'Made in China' label may no longer mean cheap
THE rising cost of goods the US imports from China may be an early warning signal that central bankers from Britain to India are about to pay a price for a cause they have championed: globalisation.
China, a source of cheap manufactured products for the past two decades, may be starting to export inflation as the world economy grows at the fastest pace in a generation.
Prices of US imports from China increased 0.3 per cent in May from the previous month — "the first sign I have seen that this disinflationary pressure" from China's cheap goods may be fading, former Federal Reserve chairman Alan Greenspan said last month. Prices rose 0.3 per cent again in June, the biggest back-to-back increase since record-keeping began in December 2003.
With monetary policymakers struggling to contain pressures from other forces beyond their control — increased trade, faster capital flows and record commodity prices — officials including Bank of England governor Mervyn King and New Zealand's central bank governor Alan Bollard may have to raise interest rates or maintain them at higher levels for longer than they might prefer.
"Domestic monetary policies may nowadays be less potent in controlling domestic inflation than in the past, a disturbing thought for central bankers," says Joachim Fels, chief global fixed-income economist at Morgan Stanley in London.
The increasing integration of the world's economies isn't fully understood, even by those who have benefited the most from expanding international trade and investment. Fed Chairman Ben Bernanke has said it may complicate policymaking, and the benefits of cheaper imported goods are, at least, countered by higher costs for raw materials.
Booming global demand is already forcing up food and commodity prices and squeezing spare productive capacity at a time when more investment from abroad weakens central banks' grip on the supply of money in their economies. The International Monetary Fund predicts that the amount of slack will shrink to 0.1 per cent of global gross domestic product in 2008 from 0.4 per cent last year.
Officials and economists will debate the shifting dynamics of globalisation and its impact on monetary policy during the next two days at the European Central Bank in Frankfurt. Speakers at an invitation-only forum include ECB President Jean-Claude Trichet and Fed governor Frederic Mishkin.
The conference comes as China, the world's fourth-largest economy, reports the quickest pace of growth in a dozen years, pushing inflation to 4.4 per cent in June. On July 21, China raised its benchmark rate to an eight-year high of 6.84 per cent.
In the past, central bankers have harnessed the effects of low-cost production from China and other countries such as India to hold down interest rates and stimulate domestic growth.

### SOURCE MATERIAL
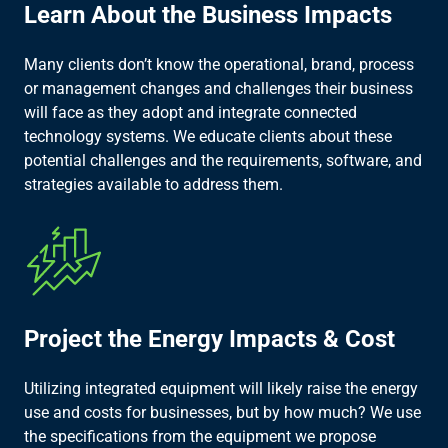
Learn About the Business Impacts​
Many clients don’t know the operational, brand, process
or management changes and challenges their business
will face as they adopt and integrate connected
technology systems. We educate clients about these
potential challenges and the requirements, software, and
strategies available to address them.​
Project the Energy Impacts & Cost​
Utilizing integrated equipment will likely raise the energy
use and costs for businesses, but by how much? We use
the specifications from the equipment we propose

==

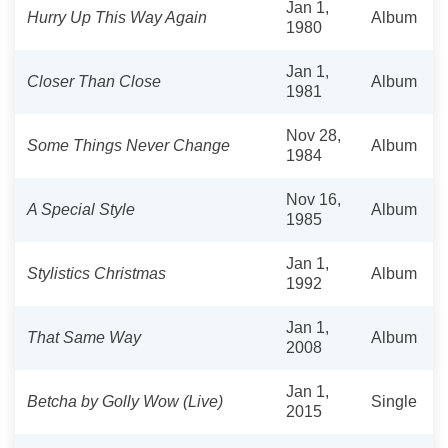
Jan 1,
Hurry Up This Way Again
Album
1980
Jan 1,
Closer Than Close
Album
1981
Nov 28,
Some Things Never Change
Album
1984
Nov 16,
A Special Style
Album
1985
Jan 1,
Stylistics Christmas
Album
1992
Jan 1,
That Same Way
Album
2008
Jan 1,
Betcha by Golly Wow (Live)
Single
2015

* * *

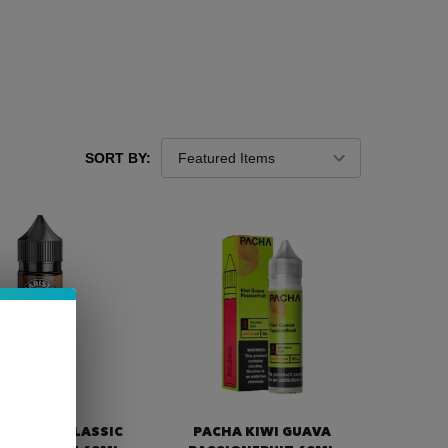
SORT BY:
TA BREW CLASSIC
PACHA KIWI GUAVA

### QUESTIONS TO ANSWER
A: In the article on Chinese import prices, to what rate did China raise its benchmark rate on July 21?
B: Update the passage of the article on Chinese import prices that opens with "In the past, central" and closes with "stimulate domestic growth.", changing "interest rates" to "borrowing costs".

### RESULTS FOR THE EXERCISE
A: An eight-year high of 6.84 per cent.

B:
In the past, central bankers have harnessed the effects of low-cost production from China and other countries such as India to hold down borrowing costs and stimulate domestic growth.